Outro ponto é a competição global. Mudanças frequentes em regras reduzem a credibilidade de qualquer certificação. Em cadeias de exportação, compradores exigem padrões consistentes e comparáveis entre regiões. Por isso, os signatários do segundo documento pedem que a Comissão Europeia mantenha o cronograma de revisão já previsto e concentre-se em acelerar instrumentos de demanda, como leilões de contratos por diferença e metas setoriais que sinalizem volumes estáveis de compra por vários anos.
Impactos práticos em aço, aviação e navegação
A forma de comprovação do RFNBO afeta diretamente a conta de projetos em setores de difícil substituição de insumos. Na siderurgia, rotas que usam hidrogênio para redução direta do minério (DRI) necessitam fornecimento contínuo e confiável. Se a correlação temporal for horária desde cedo, muitas plantas dependerão de uma combinação de PPAs, armazenamento elétrico e, em alguns casos, produção excedente em janelas favoráveis para compensar períodos de escassez. Isso altera o CAPEX total e pode exigir contratos de eletricidade mais sofisticados, com cláusulas de balanceamento e flexibilidade operacional.
Na aviação, combustíveis sintéticos derivados de hidrogênio e CO₂ capturado precisam de volumes regulares para atender refinarias e misturas específicas. A exigência de comprovação horária pode empurrar parte da produção para janelas de maior disponibilidade renovável, exigindo adequações na logística de insumos e subprodutos. No transporte marítimo, cadeias de amônia e metanol enfrentam dilemas semelhantes, com necessidade de garantir janelas de operação compatíveis com carregamentos e a programação portuária. A calibragem do RFNBO influencia, portanto, não só o custo por tonelada, mas também o desenho de toda a cadeia logística.
Siderurgia: DRI com hidrogênio e variáveis de operação
Projetos de DRI requerem fornecimento de gás de processo com pureza e pressão específicas. Intermitência elevada na produção de hidrogênio encarece buffers, tanques e compressores. Uma correlação mensal, em fase de transição, facilita a montagem de um perfil de operação com menos paradas, enquanto a correlação horária demanda estratégias de despacho mais finas, inclusive arbitragem entre energia de PPA e mercado spot. Em ambos os casos, o contrato de compra de aço de baixo carbono por clientes âncora torna-se decisivo para fechar a conta.
Um caminho que surge nos estudos é combinar eletrolisadores com produção de ferro esponja e fornos elétricos, escalonando turnos e manutenções para janelas de menor custo de eletricidade. Isso reduz paradas não planejadas e melhora o fator de capacidade agregado. O regulamento, ao exigir rastreabilidade temporal, empurra os projetos a investirem desde o início em sistemas de medição e comando que integrem geração, armazenamento e consumo no mesmo painel de controle.

# [TAREFAS E EXERCÍCIOS]
[1] Transcreva o trecho do texto sobre hidrogênio que começa nas palavras "Na aviação, combustíveis" e termina após "a cadeia logística.", trocando "transporte marítimo" por "setor naval".
[2] No texto sobre hidrogênio, o que os projetos de DRI requerem?
[3] Dê continuidade ao texto sobre hidrogênio na indústria a partir do ponto em que ele termina.
As linhas adiante vêm de outra fonte.

# [LINHAS DE DADOS]
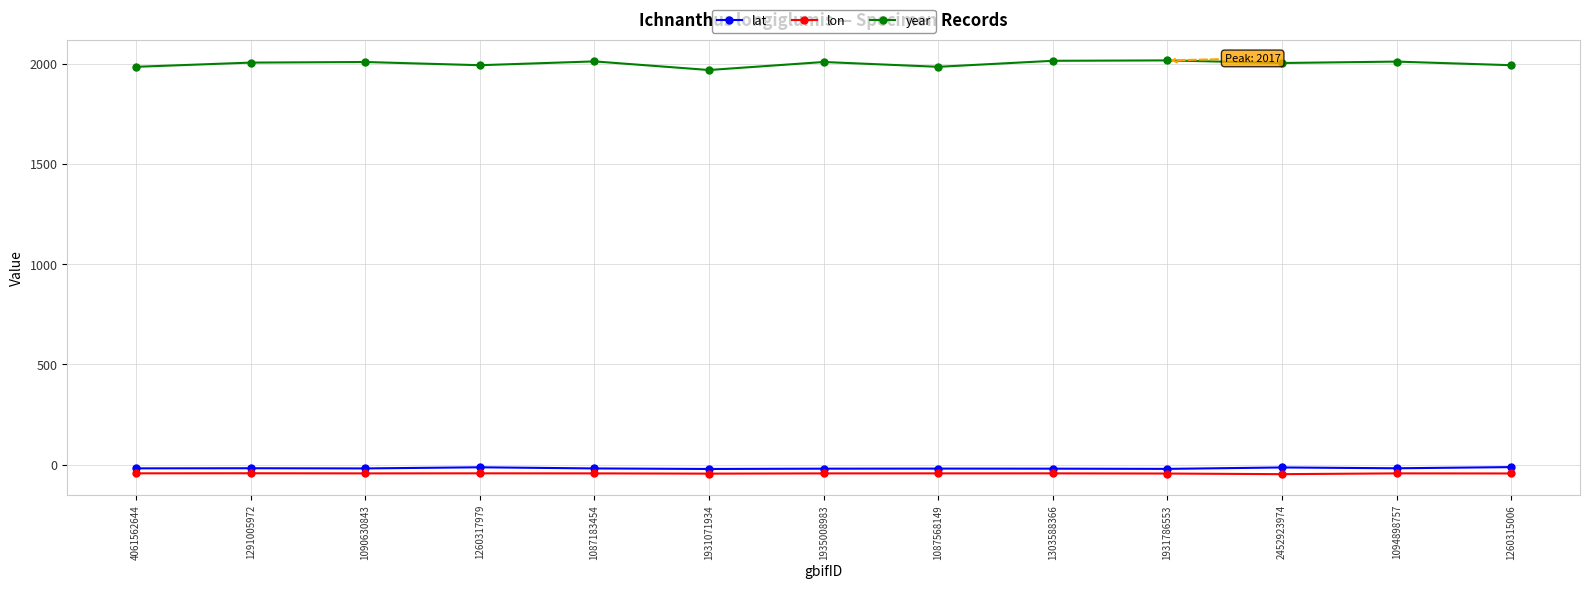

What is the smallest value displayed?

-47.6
* * *
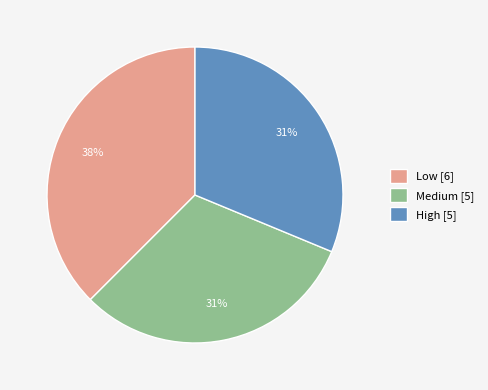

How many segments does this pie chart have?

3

# [GABARITO]
[1]
Na aviação, combustíveis sintéticos derivados de hidrogênio e CO₂ capturado precisam de volumes regulares para atender refinarias e misturas específicas. A exigência de comprovação horária pode empurrar parte da produção para janelas de maior disponibilidade renovável, exigindo adequações na logística de insumos e subprodutos. No setor naval, cadeias de amônia e metanol enfrentam dilemas semelhantes, com necessidade de garantir janelas de operação compatíveis com carregamentos e a programação portuária. A calibragem do RFNBO influencia, portanto, não só o custo por tonelada, mas também o desenho de toda a cadeia logística.

[2] Fornecimento de gás de processo com pureza e pressão específicas.

[3]
Aviação: e-querosene e contratos de longo prazo
Refinarias que pretendem produzir e-querosene dependem de hidrogênio e de CO₂ com alto grau de pureza. A exigência de comprovação por hora aumenta a necessidade de sincronismo entre fornecimento dos insumos e disponibilidade dos eletrolisadores. Como as companhias aéreas costumam planejar compras com bastante antecedência, contratos take-or-pay e mecanismos de reajuste por variação de preço da eletricidade ganham espaço. O RFNBO, ao estabelecer critérios uniformes, dá base para que esses contratos sejam comparáveis entre projetos e mercados.
Fabricantes e desenvolvedores argumentam que uma transição mais longa na correlação temporal permitiria usar carteiras de PPAs com perfis complementares, reduzindo o custo médio da energia e, consequentemente, do combustível sintético. Já quem defende a regra mais estrita avalia que essa exigência acelera a adoção de armazenamento e a integração com mercados de flexibilidade, criando sinais de preço que valorizam plantas mais eficientes no uso da eletricidade.
Navegação: amônia, metanol e janelas portuárias
Em hubs marítimos, a programação de cargueiros requer previsibilidade em dias e horas. A correlação horária impõe uma disciplina que precisa ser traduzida em estoques intermediários de amônia ou metanol e em contratos de energia alinhados a esse calendário. Projetos costumam avaliar a construção de tanques maiores, linhas de carregamento redundantes e mix de fontes de eletricidade para suavizar variações. Esse conjunto de decisões define a estrutura de custos e a capacidade de atender frotas internacionais com regularidade.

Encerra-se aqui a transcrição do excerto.